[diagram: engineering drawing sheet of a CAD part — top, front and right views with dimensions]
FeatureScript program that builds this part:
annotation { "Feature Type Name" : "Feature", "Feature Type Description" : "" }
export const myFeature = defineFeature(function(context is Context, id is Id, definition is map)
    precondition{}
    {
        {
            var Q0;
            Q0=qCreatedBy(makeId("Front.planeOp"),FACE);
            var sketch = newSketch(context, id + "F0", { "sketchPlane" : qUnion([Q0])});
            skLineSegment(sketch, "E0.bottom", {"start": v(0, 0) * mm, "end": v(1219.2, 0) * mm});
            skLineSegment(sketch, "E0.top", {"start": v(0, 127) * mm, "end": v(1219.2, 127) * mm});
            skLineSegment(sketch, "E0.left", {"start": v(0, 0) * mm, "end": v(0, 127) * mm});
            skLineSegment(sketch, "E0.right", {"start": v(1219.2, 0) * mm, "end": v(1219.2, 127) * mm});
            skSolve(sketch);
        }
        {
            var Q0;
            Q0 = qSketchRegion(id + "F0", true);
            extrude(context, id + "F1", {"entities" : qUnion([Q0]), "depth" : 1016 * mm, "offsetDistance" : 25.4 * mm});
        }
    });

• WRITTEN INSTRUCTION
Reproduce every record above, line for line, with no character changed.

• WORKED ANSWER
[diagram: engineering drawing sheet of a CAD part — top, front and right views with dimensions]
FeatureScript program that builds this part:
annotation { "Feature Type Name" : "Feature", "Feature Type Description" : "" }
export const myFeature = defineFeature(function(context is Context, id is Id, definition is map)
    precondition{}
    {
        {
            var Q0;
            Q0=qCreatedBy(makeId("Front.planeOp"),FACE);
            var sketch = newSketch(context, id + "F0", { "sketchPlane" : qUnion([Q0])});
            skLineSegment(sketch, "E0.bottom", {"start": v(0, 0) * mm, "end": v(1219.2, 0) * mm});
            skLineSegment(sketch, "E0.top", {"start": v(0, 127) * mm, "end": v(1219.2, 127) * mm});
            skLineSegment(sketch, "E0.left", {"start": v(0, 0) * mm, "end": v(0, 127) * mm});
            skLineSegment(sketch, "E0.right", {"start": v(1219.2, 0) * mm, "end": v(1219.2, 127) * mm});
            skSolve(sketch);
        }
        {
            var Q0;
            Q0 = qSketchRegion(id + "F0", true);
            extrude(context, id + "F1", {"entities" : qUnion([Q0]), "depth" : 1016 * mm, "offsetDistance" : 25.4 * mm});
        }
    });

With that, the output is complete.